◆ What the task asks ◆
Copy the material below word for word, starting from its first line and ending with the line that contains "Request a Quote", including that line.

Start of Provided data

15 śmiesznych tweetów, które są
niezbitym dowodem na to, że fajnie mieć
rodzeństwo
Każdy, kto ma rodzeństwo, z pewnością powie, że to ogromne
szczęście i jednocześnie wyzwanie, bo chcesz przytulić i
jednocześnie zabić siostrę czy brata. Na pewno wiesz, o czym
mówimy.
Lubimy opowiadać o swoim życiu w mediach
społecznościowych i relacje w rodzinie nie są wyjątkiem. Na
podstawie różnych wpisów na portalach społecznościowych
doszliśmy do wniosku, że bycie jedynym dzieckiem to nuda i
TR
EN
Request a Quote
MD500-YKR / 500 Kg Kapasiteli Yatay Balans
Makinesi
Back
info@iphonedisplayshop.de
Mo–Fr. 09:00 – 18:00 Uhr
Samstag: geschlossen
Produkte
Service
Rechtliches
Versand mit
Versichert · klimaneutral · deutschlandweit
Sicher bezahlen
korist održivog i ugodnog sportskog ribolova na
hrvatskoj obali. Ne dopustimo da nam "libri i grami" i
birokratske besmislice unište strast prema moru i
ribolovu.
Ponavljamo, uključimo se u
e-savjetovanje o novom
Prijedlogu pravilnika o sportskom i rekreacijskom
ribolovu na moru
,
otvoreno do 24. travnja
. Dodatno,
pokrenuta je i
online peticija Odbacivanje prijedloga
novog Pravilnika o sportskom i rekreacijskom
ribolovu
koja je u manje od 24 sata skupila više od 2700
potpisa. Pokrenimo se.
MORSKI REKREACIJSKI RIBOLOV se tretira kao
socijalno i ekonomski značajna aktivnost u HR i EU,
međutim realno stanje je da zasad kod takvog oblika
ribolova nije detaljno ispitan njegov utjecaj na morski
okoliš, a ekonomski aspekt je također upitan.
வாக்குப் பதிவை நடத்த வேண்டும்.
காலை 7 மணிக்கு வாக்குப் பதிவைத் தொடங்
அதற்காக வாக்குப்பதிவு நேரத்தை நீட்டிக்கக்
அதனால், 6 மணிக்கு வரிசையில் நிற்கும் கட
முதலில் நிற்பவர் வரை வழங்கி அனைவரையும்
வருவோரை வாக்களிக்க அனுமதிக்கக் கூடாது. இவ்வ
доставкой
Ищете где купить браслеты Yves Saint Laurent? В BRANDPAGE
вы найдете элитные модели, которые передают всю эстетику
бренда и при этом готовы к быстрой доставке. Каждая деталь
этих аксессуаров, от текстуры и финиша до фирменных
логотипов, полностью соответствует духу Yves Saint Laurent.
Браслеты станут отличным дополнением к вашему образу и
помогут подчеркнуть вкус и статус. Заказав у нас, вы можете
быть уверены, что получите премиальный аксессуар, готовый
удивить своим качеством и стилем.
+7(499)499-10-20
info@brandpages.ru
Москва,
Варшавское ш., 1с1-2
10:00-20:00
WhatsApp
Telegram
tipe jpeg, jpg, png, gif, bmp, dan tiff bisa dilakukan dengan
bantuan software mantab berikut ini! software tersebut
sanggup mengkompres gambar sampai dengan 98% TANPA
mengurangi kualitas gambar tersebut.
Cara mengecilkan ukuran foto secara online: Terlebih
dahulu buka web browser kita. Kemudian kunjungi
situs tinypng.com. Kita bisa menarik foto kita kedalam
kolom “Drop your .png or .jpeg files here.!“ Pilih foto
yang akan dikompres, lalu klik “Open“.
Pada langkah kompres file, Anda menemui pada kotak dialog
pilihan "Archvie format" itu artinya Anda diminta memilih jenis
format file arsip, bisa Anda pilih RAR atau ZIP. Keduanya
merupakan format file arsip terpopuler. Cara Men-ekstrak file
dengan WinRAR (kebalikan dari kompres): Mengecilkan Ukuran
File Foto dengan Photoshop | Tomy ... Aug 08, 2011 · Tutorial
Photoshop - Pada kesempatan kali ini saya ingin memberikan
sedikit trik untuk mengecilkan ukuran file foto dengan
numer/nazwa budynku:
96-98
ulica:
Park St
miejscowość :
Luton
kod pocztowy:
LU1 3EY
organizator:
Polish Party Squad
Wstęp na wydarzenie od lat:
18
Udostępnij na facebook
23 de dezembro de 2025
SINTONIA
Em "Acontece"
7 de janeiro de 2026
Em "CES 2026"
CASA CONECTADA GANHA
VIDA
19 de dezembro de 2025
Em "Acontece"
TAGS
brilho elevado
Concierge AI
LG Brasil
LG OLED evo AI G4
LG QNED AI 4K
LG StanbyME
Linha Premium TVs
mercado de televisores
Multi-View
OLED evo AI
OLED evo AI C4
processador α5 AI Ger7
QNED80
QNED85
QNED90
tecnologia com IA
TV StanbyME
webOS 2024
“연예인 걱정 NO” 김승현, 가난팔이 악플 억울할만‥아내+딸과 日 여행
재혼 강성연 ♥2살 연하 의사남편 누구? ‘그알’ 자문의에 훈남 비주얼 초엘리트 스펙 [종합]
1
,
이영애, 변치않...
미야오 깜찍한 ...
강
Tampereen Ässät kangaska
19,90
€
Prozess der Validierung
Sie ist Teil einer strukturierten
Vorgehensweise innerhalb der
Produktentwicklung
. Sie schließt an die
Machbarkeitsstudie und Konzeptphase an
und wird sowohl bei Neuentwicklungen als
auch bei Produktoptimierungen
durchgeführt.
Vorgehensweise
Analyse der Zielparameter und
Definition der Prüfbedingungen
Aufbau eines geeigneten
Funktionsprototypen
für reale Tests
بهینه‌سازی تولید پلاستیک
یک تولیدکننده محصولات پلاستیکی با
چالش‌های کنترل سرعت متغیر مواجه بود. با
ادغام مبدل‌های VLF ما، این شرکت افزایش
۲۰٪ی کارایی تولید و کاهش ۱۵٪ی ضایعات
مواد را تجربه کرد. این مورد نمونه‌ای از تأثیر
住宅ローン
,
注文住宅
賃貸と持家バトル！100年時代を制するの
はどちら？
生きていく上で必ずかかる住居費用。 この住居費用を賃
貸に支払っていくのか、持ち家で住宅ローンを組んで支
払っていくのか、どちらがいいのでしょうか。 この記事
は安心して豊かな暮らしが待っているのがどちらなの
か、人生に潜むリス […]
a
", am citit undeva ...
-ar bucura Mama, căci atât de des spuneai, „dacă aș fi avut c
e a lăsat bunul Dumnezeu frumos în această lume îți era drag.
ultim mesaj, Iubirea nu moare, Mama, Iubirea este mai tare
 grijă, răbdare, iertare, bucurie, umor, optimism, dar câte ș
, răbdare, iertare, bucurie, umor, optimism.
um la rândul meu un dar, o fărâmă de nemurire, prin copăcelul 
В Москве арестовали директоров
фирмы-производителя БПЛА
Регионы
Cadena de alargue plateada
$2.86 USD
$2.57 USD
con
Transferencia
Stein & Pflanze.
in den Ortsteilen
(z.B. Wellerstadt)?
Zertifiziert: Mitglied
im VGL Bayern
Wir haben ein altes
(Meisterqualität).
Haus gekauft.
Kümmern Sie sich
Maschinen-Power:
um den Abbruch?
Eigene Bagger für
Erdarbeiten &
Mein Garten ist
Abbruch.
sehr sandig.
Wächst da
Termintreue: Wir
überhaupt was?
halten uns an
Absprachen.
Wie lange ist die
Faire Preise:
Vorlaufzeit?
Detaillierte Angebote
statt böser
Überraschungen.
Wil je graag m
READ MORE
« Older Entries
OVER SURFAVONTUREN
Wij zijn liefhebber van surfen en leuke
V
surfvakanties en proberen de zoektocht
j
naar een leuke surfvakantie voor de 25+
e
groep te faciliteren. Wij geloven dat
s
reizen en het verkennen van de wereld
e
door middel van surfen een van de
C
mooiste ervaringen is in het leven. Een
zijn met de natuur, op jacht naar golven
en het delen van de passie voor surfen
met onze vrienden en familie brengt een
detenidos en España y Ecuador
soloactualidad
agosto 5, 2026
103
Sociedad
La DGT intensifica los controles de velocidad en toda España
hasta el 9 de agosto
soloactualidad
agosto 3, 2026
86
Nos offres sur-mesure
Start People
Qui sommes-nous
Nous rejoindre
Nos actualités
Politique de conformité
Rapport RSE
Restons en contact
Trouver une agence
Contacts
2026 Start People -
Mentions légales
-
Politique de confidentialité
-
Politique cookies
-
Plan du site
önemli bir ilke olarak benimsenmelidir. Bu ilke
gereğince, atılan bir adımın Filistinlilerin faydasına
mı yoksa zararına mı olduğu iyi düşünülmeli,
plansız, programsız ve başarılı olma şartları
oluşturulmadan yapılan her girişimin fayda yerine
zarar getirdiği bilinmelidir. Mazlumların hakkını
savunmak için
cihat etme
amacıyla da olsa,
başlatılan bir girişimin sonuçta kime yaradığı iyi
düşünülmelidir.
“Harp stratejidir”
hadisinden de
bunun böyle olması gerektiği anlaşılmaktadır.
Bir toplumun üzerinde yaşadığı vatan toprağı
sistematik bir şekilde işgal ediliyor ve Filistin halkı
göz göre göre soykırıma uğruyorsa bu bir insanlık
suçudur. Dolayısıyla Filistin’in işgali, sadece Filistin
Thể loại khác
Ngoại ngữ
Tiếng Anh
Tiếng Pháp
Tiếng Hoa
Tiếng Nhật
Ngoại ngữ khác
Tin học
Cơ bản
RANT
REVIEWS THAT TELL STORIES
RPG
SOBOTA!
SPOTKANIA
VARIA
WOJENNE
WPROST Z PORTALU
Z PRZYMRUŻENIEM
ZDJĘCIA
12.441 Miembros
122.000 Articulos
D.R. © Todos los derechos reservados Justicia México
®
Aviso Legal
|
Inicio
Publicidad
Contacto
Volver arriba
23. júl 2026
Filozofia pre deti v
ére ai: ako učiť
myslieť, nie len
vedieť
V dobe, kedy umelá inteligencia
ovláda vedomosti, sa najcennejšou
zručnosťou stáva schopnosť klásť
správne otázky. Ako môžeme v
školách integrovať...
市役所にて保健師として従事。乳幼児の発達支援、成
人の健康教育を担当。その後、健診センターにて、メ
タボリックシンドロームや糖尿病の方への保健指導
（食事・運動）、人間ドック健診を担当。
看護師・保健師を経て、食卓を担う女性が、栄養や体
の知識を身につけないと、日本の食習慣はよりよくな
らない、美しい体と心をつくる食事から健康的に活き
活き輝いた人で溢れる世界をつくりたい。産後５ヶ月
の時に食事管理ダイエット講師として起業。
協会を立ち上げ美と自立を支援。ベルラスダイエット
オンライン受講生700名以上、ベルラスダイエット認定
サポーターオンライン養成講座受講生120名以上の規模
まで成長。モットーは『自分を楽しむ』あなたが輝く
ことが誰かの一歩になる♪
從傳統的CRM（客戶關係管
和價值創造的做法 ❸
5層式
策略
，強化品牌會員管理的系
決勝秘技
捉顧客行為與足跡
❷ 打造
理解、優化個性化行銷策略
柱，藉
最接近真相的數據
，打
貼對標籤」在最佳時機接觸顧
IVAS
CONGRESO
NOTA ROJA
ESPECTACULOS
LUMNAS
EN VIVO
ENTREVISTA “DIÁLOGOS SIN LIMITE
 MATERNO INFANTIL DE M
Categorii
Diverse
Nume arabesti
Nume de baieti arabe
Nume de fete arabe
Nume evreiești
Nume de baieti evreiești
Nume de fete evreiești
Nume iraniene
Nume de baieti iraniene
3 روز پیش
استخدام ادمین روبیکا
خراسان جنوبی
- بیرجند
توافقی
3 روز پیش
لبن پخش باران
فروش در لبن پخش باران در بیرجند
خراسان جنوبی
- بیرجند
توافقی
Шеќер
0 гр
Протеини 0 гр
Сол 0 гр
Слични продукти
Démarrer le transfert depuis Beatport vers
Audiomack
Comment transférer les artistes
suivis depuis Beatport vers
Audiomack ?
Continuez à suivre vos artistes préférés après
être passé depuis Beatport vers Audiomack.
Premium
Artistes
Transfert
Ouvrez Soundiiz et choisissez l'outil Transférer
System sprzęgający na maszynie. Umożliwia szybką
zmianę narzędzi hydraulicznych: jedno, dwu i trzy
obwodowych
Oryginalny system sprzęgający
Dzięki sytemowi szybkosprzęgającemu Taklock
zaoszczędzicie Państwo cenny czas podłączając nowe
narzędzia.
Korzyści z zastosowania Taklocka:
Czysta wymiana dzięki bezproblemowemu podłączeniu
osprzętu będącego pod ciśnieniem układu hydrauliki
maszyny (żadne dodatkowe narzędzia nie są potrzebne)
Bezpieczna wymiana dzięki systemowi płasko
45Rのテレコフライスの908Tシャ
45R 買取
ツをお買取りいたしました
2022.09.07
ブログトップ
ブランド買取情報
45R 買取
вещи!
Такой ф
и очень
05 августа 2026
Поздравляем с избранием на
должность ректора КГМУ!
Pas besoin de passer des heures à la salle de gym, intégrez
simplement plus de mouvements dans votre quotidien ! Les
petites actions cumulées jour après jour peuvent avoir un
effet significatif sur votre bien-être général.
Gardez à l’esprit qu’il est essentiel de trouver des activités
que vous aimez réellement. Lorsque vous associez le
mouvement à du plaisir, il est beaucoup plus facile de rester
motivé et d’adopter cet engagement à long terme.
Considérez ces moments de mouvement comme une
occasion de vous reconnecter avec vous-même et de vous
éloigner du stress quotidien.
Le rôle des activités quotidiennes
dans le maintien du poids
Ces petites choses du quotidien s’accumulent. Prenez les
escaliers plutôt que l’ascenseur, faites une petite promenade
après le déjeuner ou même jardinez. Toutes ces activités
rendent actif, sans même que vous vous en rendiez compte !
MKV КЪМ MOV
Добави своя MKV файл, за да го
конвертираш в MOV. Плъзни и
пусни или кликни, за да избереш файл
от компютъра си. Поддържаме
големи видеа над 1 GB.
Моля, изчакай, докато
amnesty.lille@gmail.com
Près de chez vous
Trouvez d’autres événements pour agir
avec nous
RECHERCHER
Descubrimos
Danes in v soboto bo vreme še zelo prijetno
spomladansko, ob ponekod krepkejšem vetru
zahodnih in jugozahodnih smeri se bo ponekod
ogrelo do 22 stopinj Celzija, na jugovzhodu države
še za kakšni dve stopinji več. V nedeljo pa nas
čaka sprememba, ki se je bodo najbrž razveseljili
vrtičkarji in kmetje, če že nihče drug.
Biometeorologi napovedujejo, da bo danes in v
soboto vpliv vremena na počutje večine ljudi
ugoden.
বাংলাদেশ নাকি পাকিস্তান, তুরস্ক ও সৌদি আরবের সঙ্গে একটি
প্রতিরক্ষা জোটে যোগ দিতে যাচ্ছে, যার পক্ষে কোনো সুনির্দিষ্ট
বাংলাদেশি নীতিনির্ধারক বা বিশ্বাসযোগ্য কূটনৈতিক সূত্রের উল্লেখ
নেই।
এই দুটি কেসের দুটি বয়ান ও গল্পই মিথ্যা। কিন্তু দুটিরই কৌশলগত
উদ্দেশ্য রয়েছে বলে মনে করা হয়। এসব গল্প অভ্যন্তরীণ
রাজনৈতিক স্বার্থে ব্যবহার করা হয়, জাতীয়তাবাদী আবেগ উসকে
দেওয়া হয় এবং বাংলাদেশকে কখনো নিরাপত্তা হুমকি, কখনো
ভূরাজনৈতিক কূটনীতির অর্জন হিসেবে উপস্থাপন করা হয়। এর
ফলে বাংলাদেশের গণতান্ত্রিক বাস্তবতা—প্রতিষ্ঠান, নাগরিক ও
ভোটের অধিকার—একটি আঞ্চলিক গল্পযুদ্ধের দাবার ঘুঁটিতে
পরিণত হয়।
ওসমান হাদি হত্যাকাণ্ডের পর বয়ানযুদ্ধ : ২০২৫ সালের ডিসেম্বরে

End of Provided data

◆ The answer ◆
15 śmiesznych tweetów, które są
niezbitym dowodem na to, że fajnie mieć
rodzeństwo
Każdy, kto ma rodzeństwo, z pewnością powie, że to ogromne
szczęście i jednocześnie wyzwanie, bo chcesz przytulić i
jednocześnie zabić siostrę czy brata. Na pewno wiesz, o czym
mówimy.
Lubimy opowiadać o swoim życiu w mediach
społecznościowych i relacje w rodzinie nie są wyjątkiem. Na
podstawie różnych wpisów na portalach społecznościowych
doszliśmy do wniosku, że bycie jedynym dzieckiem to nuda i
TR
EN
Request a Quote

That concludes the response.